# [Work required]
The lines to copy are those in the records below that hold the word "dans".

--- Dataset records ---

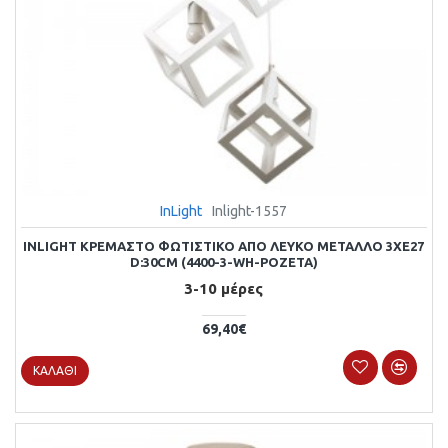
InLight
Inlight-1557
INLIGHT ΚΡΕΜΑΣΤΌ ΦΩΤΙΣΤΙΚΌ ΑΠΌ ΛΕΥΚΌ ΜΈΤΑΛΛΟ 3XE27
D:30CM (4400-3-WH-ΡΟΖΕΤΑ)
3-10 μέρες
69,40€
ΚΑΛΆΘΙ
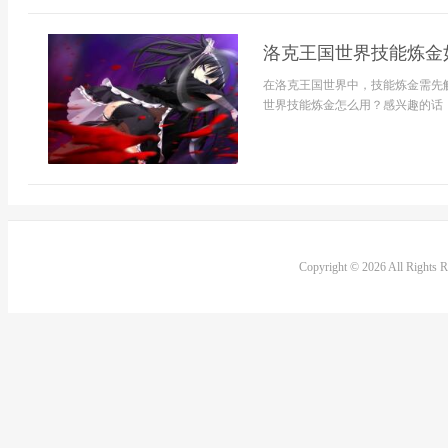
洛克王国世界技能炼金
在洛克王国世界中，技能炼金需先
世界技能炼金怎么用？感兴趣的话，
Copyright © 2026 All Rights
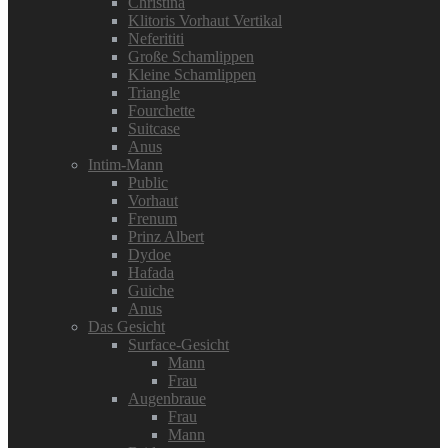
Christina
Klitoris Vorhaut Vertikal
Neferititi
Große Schamlippen
Kleine Schamlippen
Triangle
Fourchette
Suitcase
Anus
Intim-Mann
Public
Vorhaut
Frenum
Prinz Albert
Dydoe
Hafada
Guiche
Anus
Das Gesicht
Surface-Gesicht
Mann
Frau
Augenbraue
Frau
Mann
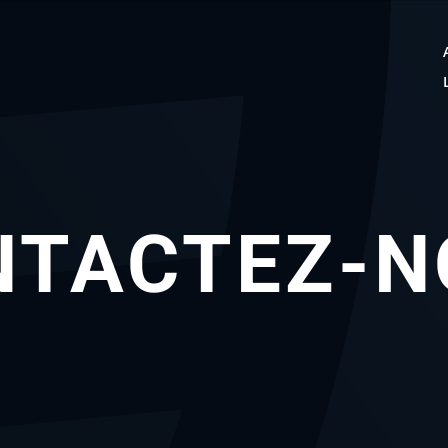
NTACTEZ-N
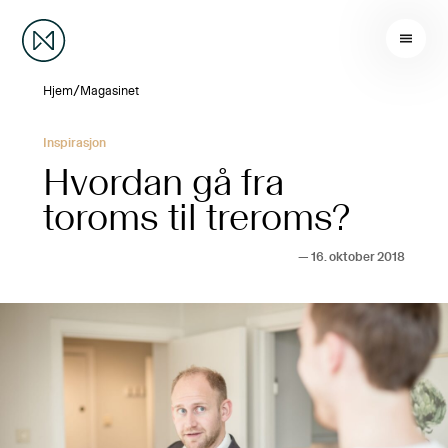
/
Hjem
Magasinet
Inspirasjon
Hvordan gå fra
toroms til treroms?
—
16. oktober 2018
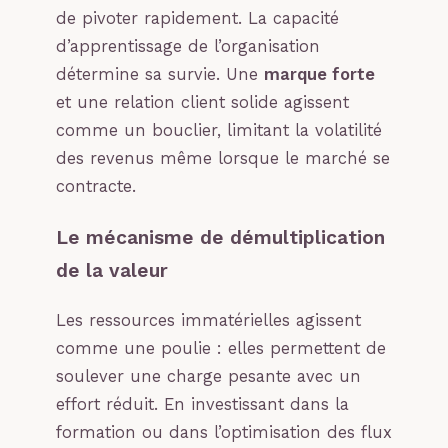
de pivoter rapidement. La capacité
d’apprentissage de l’organisation
détermine sa survie. Une
marque forte
et une relation client solide agissent
comme un bouclier, limitant la volatilité
des revenus même lorsque le marché se
contracte.
Le mécanisme de démultiplication
de la valeur
Les ressources immatérielles agissent
comme une poulie : elles permettent de
soulever une charge pesante avec un
effort réduit. En investissant dans la
formation ou dans l’optimisation des flux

---

# [Solution for this problem]
effort réduit. En investissant dans la
formation ou dans l’optimisation des flux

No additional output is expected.